Last week, 71 Republic’s Carlos Hermosillo wrote two pieces on MMA fighter Conor McGregor’s alleged sexual misconduct. Shortly after we published the second piece, McGregor’s PR agent, Caroline McAteer, sent us an email in which she demanded we remove the second piece. The article in question, which stated that McGregor supposedly offered more than a million Euros to his alleged rape victim, is available here. But 71 Republic is uninterested in McAteer’s little intimidation game.
From Sunday to Tuesday, Caroline McAteer, director of The Sports PR Company, sent 71 Republic a series of obnoxious emails. One of the UK’s top PR agents, her common theme was an attempt to suppress negative press against her client.
This is far from the first time that McAteer has come under fire for trying to manipulate the media. In fact, the Guardian ran a piece in 2003 in which they revealed that some showbiz correspondents refer to her as the “devil woman” for her vicious tendency to demand corrections when she believes the writers have misrepresented her clients. The writers maintain that no such misrepresentation is present. Starting to see a parallel? One correspondent noted that “as far as she’s concerned, everything’s wrong”.

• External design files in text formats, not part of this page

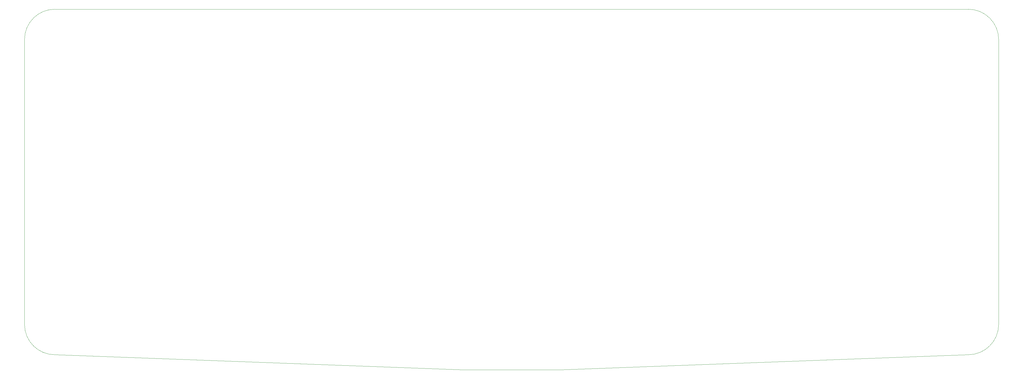
<source format=gm1>
%TF.GenerationSoftware,KiCad,Pcbnew,(6.0.11-0)*%
%TF.CreationDate,2023-07-18T22:13:56+01:00*%
%TF.ProjectId,ltbs-base,6c746273-2d62-4617-9365-2e6b69636164,0.3*%
%TF.SameCoordinates,Original*%
%TF.FileFunction,Profile,NP*%
%FSLAX46Y46*%
G04 Gerber Fmt 4.6, Leading zero omitted, Abs format (unit mm)*
G04 Created by KiCad (PCBNEW (6.0.11-0)) date 2023-07-18 22:13:56*
%MOMM*%
%LPD*%
G01*
G04 APERTURE LIST*
%TA.AperFunction,Profile*%
%ADD10C,0.100000*%
%TD*%
G04 APERTURE END LIST*
D10*
X333000000Y-136400000D02*
G75*
G03*
X343000000Y-126400000I0J10000000D01*
G01*
X333000000Y-22400000D02*
X31800000Y-22400000D01*
X166354465Y-141384442D02*
X198445535Y-141384442D01*
X198445535Y-141384442D02*
X333000000Y-136400000D01*
X21800000Y-126400000D02*
G75*
G03*
X31800000Y-136400000I10000000J0D01*
G01*
X343000000Y-32400000D02*
G75*
G03*
X333000000Y-22400000I-10000000J0D01*
G01*
X31800000Y-22400000D02*
G75*
G03*
X21800000Y-32400000I0J-10000000D01*
G01*
X21800000Y-32400000D02*
X21800000Y-126400000D01*
X31800000Y-136400000D02*
X166354465Y-141384442D01*
X343000000Y-32400000D02*
X343000000Y-126400000D01*
M02*

</source>
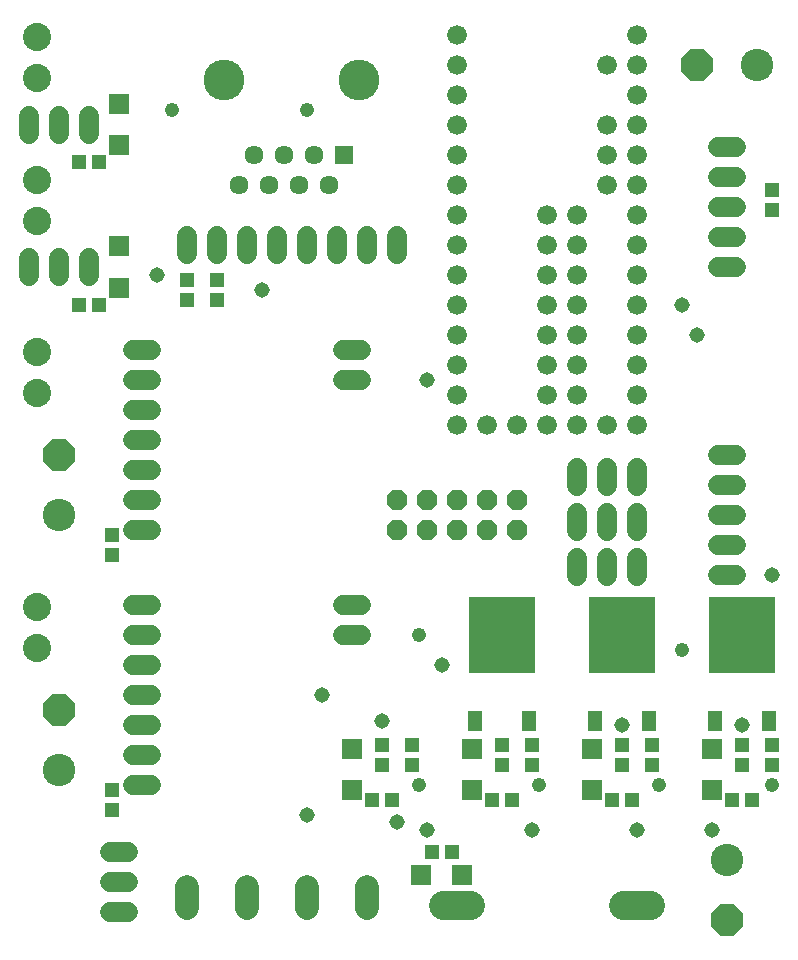
<source format=gts>
G75*
%MOIN*%
%OFA0B0*%
%FSLAX24Y24*%
%IPPOS*%
%LPD*%
%AMOC8*
5,1,8,0,0,1.08239X$1,22.5*
%
%ADD10C,0.1080*%
%ADD11OC8,0.1080*%
%ADD12R,0.0474X0.0513*%
%ADD13C,0.0965*%
%ADD14R,0.2206X0.2521*%
%ADD15R,0.0474X0.0710*%
%ADD16R,0.0671X0.0671*%
%ADD17R,0.0513X0.0474*%
%ADD18C,0.0680*%
%ADD19C,0.0660*%
%ADD20C,0.0785*%
%ADD21C,0.0940*%
%ADD22OC8,0.0680*%
%ADD23C,0.0634*%
%ADD24R,0.0634X0.0634*%
%ADD25C,0.1360*%
%ADD26C,0.0516*%
%ADD27C,0.0476*%
D10*
X002430Y006180D03*
X002430Y014680D03*
X024680Y003180D03*
X025680Y029680D03*
D11*
X023680Y029680D03*
X002430Y016680D03*
X002430Y008180D03*
X024680Y001180D03*
D12*
X024845Y005180D03*
X025515Y005180D03*
X025180Y006345D03*
X025180Y007015D03*
X026180Y007015D03*
X026180Y006345D03*
X022180Y006345D03*
X022180Y007015D03*
X021180Y007015D03*
X021180Y006345D03*
X020845Y005180D03*
X021515Y005180D03*
X018180Y006345D03*
X018180Y007015D03*
X017180Y007015D03*
X017180Y006345D03*
X016845Y005180D03*
X017515Y005180D03*
X015515Y003430D03*
X014845Y003430D03*
X013515Y005180D03*
X012845Y005180D03*
X013180Y006345D03*
X013180Y007015D03*
X014180Y007015D03*
X014180Y006345D03*
X003765Y021680D03*
X003095Y021680D03*
X003095Y026430D03*
X003765Y026430D03*
D13*
X015238Y001680D02*
X016123Y001680D01*
X021238Y001680D02*
X022123Y001680D01*
D14*
X021180Y010664D03*
X017180Y010664D03*
X025180Y010664D03*
D15*
X024282Y007790D03*
X026078Y007790D03*
X022078Y007790D03*
X020282Y007790D03*
X018078Y007790D03*
X016282Y007790D03*
D16*
X016180Y006869D03*
X016180Y005491D03*
X015869Y002680D03*
X014491Y002680D03*
X012180Y005491D03*
X012180Y006869D03*
X020180Y006869D03*
X020180Y005491D03*
X024180Y005491D03*
X024180Y006869D03*
X004430Y022241D03*
X004430Y023619D03*
X004430Y026991D03*
X004430Y028369D03*
D17*
X006680Y022515D03*
X006680Y021845D03*
X007680Y021845D03*
X007680Y022515D03*
X004180Y014015D03*
X004180Y013345D03*
X004180Y005515D03*
X004180Y004845D03*
X026180Y024845D03*
X026180Y025515D03*
D18*
X004730Y001430D02*
X004130Y001430D01*
X004130Y002430D02*
X004730Y002430D01*
X004730Y003430D02*
X004130Y003430D01*
X004880Y005680D02*
X005480Y005680D01*
X005480Y006680D02*
X004880Y006680D01*
X004880Y007680D02*
X005480Y007680D01*
X005480Y008680D02*
X004880Y008680D01*
X004880Y009680D02*
X005480Y009680D01*
X005480Y010680D02*
X004880Y010680D01*
X004880Y011680D02*
X005480Y011680D01*
X005480Y014180D02*
X004880Y014180D01*
X004880Y015180D02*
X005480Y015180D01*
X005480Y016180D02*
X004880Y016180D01*
X004880Y017180D02*
X005480Y017180D01*
X005480Y018180D02*
X004880Y018180D01*
X004880Y019180D02*
X005480Y019180D01*
X005480Y020180D02*
X004880Y020180D01*
X003430Y022630D02*
X003430Y023230D01*
X002430Y023230D02*
X002430Y022630D01*
X001430Y022630D02*
X001430Y023230D01*
X001430Y027380D02*
X001430Y027980D01*
X002430Y027980D02*
X002430Y027380D01*
X003430Y027380D02*
X003430Y027980D01*
X006680Y023980D02*
X006680Y023380D01*
X007680Y023380D02*
X007680Y023980D01*
X008680Y023980D02*
X008680Y023380D01*
X009680Y023380D02*
X009680Y023980D01*
X010680Y023980D02*
X010680Y023380D01*
X011680Y023380D02*
X011680Y023980D01*
X012680Y023980D02*
X012680Y023380D01*
X013680Y023380D02*
X013680Y023980D01*
X012480Y020180D02*
X011880Y020180D01*
X011880Y019180D02*
X012480Y019180D01*
X012480Y011680D02*
X011880Y011680D01*
X011880Y010680D02*
X012480Y010680D01*
X019680Y012630D02*
X019680Y013230D01*
X019680Y014130D02*
X019680Y014730D01*
X019680Y015630D02*
X019680Y016230D01*
X020680Y016230D02*
X020680Y015630D01*
X020680Y014730D02*
X020680Y014130D01*
X020680Y013230D02*
X020680Y012630D01*
X021680Y012630D02*
X021680Y013230D01*
X021680Y014130D02*
X021680Y014730D01*
X021680Y015630D02*
X021680Y016230D01*
X024380Y016680D02*
X024980Y016680D01*
X024980Y015680D02*
X024380Y015680D01*
X024380Y014680D02*
X024980Y014680D01*
X024980Y013680D02*
X024380Y013680D01*
X024380Y012680D02*
X024980Y012680D01*
X024980Y022930D02*
X024380Y022930D01*
X024380Y023930D02*
X024980Y023930D01*
X024980Y024930D02*
X024380Y024930D01*
X024380Y025930D02*
X024980Y025930D01*
X024980Y026930D02*
X024380Y026930D01*
D19*
X021680Y026680D03*
X021680Y025680D03*
X021680Y024680D03*
X021680Y023680D03*
X021680Y022680D03*
X021680Y021680D03*
X021680Y020680D03*
X021680Y019680D03*
X021680Y018680D03*
X021680Y017680D03*
X020680Y017680D03*
X019680Y017680D03*
X019680Y018680D03*
X019680Y019680D03*
X019680Y020680D03*
X019680Y021680D03*
X018680Y021680D03*
X018680Y020680D03*
X018680Y019680D03*
X018680Y018680D03*
X018680Y017680D03*
X017680Y017680D03*
X016680Y017680D03*
X015680Y017680D03*
X015680Y018680D03*
X015680Y019680D03*
X015680Y020680D03*
X015680Y021680D03*
X015680Y022680D03*
X015680Y023680D03*
X015680Y024680D03*
X015680Y025680D03*
X015680Y026680D03*
X015680Y027680D03*
X015680Y028680D03*
X015680Y029680D03*
X015680Y030680D03*
X020680Y029680D03*
X021680Y029680D03*
X021680Y028680D03*
X021680Y027680D03*
X020680Y027680D03*
X020680Y026680D03*
X020680Y025680D03*
X019680Y024680D03*
X019680Y023680D03*
X019680Y022680D03*
X018680Y022680D03*
X018680Y023680D03*
X018680Y024680D03*
X021680Y030680D03*
D20*
X012680Y002283D02*
X012680Y001578D01*
X010680Y001578D02*
X010680Y002283D01*
X008680Y002283D02*
X008680Y001578D01*
X006680Y001578D02*
X006680Y002283D01*
D21*
X001680Y010221D03*
X001680Y011599D03*
X001680Y018721D03*
X001680Y020099D03*
X001680Y024471D03*
X001680Y025849D03*
X001680Y029221D03*
X001680Y030599D03*
D22*
X013680Y015180D03*
X013680Y014180D03*
X014680Y014180D03*
X014680Y015180D03*
X015680Y015180D03*
X015680Y014180D03*
X016680Y014180D03*
X016680Y015180D03*
X017680Y015180D03*
X017680Y014180D03*
D23*
X011430Y025680D03*
X010430Y025680D03*
X009930Y026680D03*
X010930Y026680D03*
X009430Y025680D03*
X008930Y026680D03*
X008430Y025680D03*
D24*
X011930Y026680D03*
D25*
X012430Y029180D03*
X007930Y029180D03*
D26*
X005680Y022680D03*
X009180Y022180D03*
X014680Y019180D03*
X015180Y009680D03*
X013180Y007790D03*
X011180Y008680D03*
X010680Y004680D03*
X013680Y004430D03*
X014680Y004180D03*
X018180Y004180D03*
X021180Y007680D03*
X021680Y004180D03*
X024180Y004180D03*
X025180Y007680D03*
X026180Y012680D03*
X023680Y020680D03*
X023180Y021680D03*
D27*
X014430Y010680D03*
X014430Y005680D03*
X018430Y005680D03*
X022430Y005680D03*
X026180Y005680D03*
X023180Y010180D03*
X010680Y028180D03*
X006180Y028180D03*
M02*

</source>
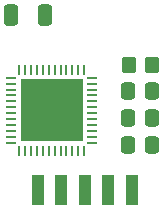
<source format=gts>
G04 #@! TF.GenerationSoftware,KiCad,Pcbnew,8.0.1-8.0.1-1~ubuntu22.04.1*
G04 #@! TF.CreationDate,2024-05-09T18:35:14+02:00*
G04 #@! TF.ProjectId,FCK_SM-028_V1.3,46434b5f-534d-42d3-9032-385f56312e33,rev?*
G04 #@! TF.SameCoordinates,Original*
G04 #@! TF.FileFunction,Soldermask,Top*
G04 #@! TF.FilePolarity,Negative*
%FSLAX46Y46*%
G04 Gerber Fmt 4.6, Leading zero omitted, Abs format (unit mm)*
G04 Created by KiCad (PCBNEW 8.0.1-8.0.1-1~ubuntu22.04.1) date 2024-05-09 18:35:14*
%MOMM*%
%LPD*%
G01*
G04 APERTURE LIST*
G04 Aperture macros list*
%AMRoundRect*
0 Rectangle with rounded corners*
0 $1 Rounding radius*
0 $2 $3 $4 $5 $6 $7 $8 $9 X,Y pos of 4 corners*
0 Add a 4 corners polygon primitive as box body*
4,1,4,$2,$3,$4,$5,$6,$7,$8,$9,$2,$3,0*
0 Add four circle primitives for the rounded corners*
1,1,$1+$1,$2,$3*
1,1,$1+$1,$4,$5*
1,1,$1+$1,$6,$7*
1,1,$1+$1,$8,$9*
0 Add four rect primitives between the rounded corners*
20,1,$1+$1,$2,$3,$4,$5,0*
20,1,$1+$1,$4,$5,$6,$7,0*
20,1,$1+$1,$6,$7,$8,$9,0*
20,1,$1+$1,$8,$9,$2,$3,0*%
G04 Aperture macros list end*
%ADD10RoundRect,0.250000X-0.337500X-0.475000X0.337500X-0.475000X0.337500X0.475000X-0.337500X0.475000X0*%
%ADD11RoundRect,0.062500X-0.337500X-0.062500X0.337500X-0.062500X0.337500X0.062500X-0.337500X0.062500X0*%
%ADD12RoundRect,0.062500X-0.062500X-0.337500X0.062500X-0.337500X0.062500X0.337500X-0.062500X0.337500X0*%
%ADD13R,5.300000X5.300000*%
%ADD14R,1.000000X2.500000*%
%ADD15RoundRect,0.250000X-0.350000X-0.450000X0.350000X-0.450000X0.350000X0.450000X-0.350000X0.450000X0*%
%ADD16RoundRect,0.250000X0.350000X0.650000X-0.350000X0.650000X-0.350000X-0.650000X0.350000X-0.650000X0*%
%ADD17RoundRect,0.250000X0.337500X0.475000X-0.337500X0.475000X-0.337500X-0.475000X0.337500X-0.475000X0*%
G04 APERTURE END LIST*
D10*
X141052500Y-91650000D03*
X143127500Y-91650000D03*
X141052500Y-96240000D03*
X143127500Y-96240000D03*
D11*
X131150000Y-90530000D03*
X131150000Y-91030000D03*
X131150000Y-91530000D03*
X131150000Y-92030000D03*
X131150000Y-92530000D03*
X131150000Y-93030000D03*
X131150000Y-93530000D03*
X131150000Y-94030000D03*
X131150000Y-94530000D03*
X131150000Y-95030000D03*
X131150000Y-95530000D03*
X131150000Y-96030000D03*
D12*
X131850000Y-96730000D03*
X132350000Y-96730000D03*
X132850000Y-96730000D03*
X133350000Y-96730000D03*
X133850000Y-96730000D03*
X134350000Y-96730000D03*
X134850000Y-96730000D03*
X135350000Y-96730000D03*
X135850000Y-96730000D03*
X136350000Y-96730000D03*
X136850000Y-96730000D03*
X137350000Y-96730000D03*
D11*
X138050000Y-96030000D03*
X138050000Y-95530000D03*
X138050000Y-95030000D03*
X138050000Y-94530000D03*
X138050000Y-94030000D03*
X138050000Y-93530000D03*
X138050000Y-93030000D03*
X138050000Y-92530000D03*
X138050000Y-92030000D03*
X138050000Y-91530000D03*
X138050000Y-91030000D03*
X138050000Y-90530000D03*
D12*
X137350000Y-89830000D03*
X136850000Y-89830000D03*
X136350000Y-89830000D03*
X135850000Y-89830000D03*
X135350000Y-89830000D03*
X134850000Y-89830000D03*
X134350000Y-89830000D03*
X133850000Y-89830000D03*
X133350000Y-89830000D03*
X132850000Y-89830000D03*
X132350000Y-89830000D03*
X131850000Y-89830000D03*
D13*
X134600000Y-93280000D03*
D14*
X137400000Y-100050000D03*
X141400000Y-100050000D03*
X133400000Y-100050000D03*
X139400000Y-100050000D03*
D15*
X141120000Y-89410000D03*
X143120000Y-89410000D03*
D16*
X134050000Y-85250000D03*
X131150000Y-85250000D03*
D14*
X135400000Y-100050000D03*
D17*
X143127500Y-93940000D03*
X141052500Y-93940000D03*
M02*

</source>
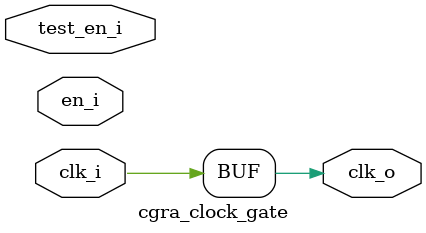
<source format=sv>

module cgra_clock_gate
(
  input  logic clk_i,
  input  logic test_en_i,
  input  logic en_i,
  output logic clk_o
);

    // Bypass
    assign clk_o = clk_i;
    // xilinx_clk_gating clk_gate_i (
    //     .clk_i,
    //     .en_i,
    //     .test_en_i,
    //     .clk_o
    // );

endmodule
</source>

This week, Caroline McAteer continued what appears to be at least a 15-year long legacy of trying to control what isn’t hers to control. Though her client is now Conor McGregor, rather than David Beckham, her desire to obfuscate the truth has yet to wane.
On Tuesday, October 22, the day of the second article’s publication, McAteer emailed the following to CEO Matthew Geiger:
“Matt – your article regarding our client is false and defamatory – suggest you remove immediately unless you wish us to take legal action ?
Sent from my iPhone”
The thing is, though, the article isn’t false. Hermosillo sources the piece well with links to the New York Times and Forbes, among other outlets.
Caroline McAteer Continues
However, McAteer foolishly kept going. On Tuesday, October 29, she sent another prickly message to Geiger.
“I am well aware of the US law which also does not permit you to print lies about an individual ?
Can put our lawyers in touch should you require further clarification?
Sent from my iPhone”
Though the United Kingdom has no problem going after people for unpopular speech, the United States doesn’t operate that way. Despite prompting, McAteer was unable to point specifically to any supposedly untrue section of Hermosillo’s article.
Geiger then responded to McAteer, effectively conveying the accurate message that McGregor’s scandal is her problem to deal with.
I understand that allegations of your client being a sex offender make your job difficult, but frankly that is your problem—not ours. We remain confident the 1st Amendment and decades of subsequent case law protect the free press over the feelings of your client. US media organizations enjoy protections that British organizations don’t, and we are not intimidated by your threats.
The PR agent’s string of emails had a poorly-disguised goal: suppressing speech that places her client in a negative light. Unfortunately for her, we at 71 Republic take the matter of free speech very seriously.
71 Republic reached out to McAteer for further comment for this article; she did not immediately respond.
McAteer’s mockery of free speech is a stain on the principles of responsible journalism. Her empty threats seek to remove truth from the world and replace it with feeble protection for a powerful sports figure. We at 71 Republic give no advantages to McAteer, McGregor, or his accusers; truth alone will guide them to their respective fates.
Ms. McAteer, if you want the McGregor piece removed, come and take it.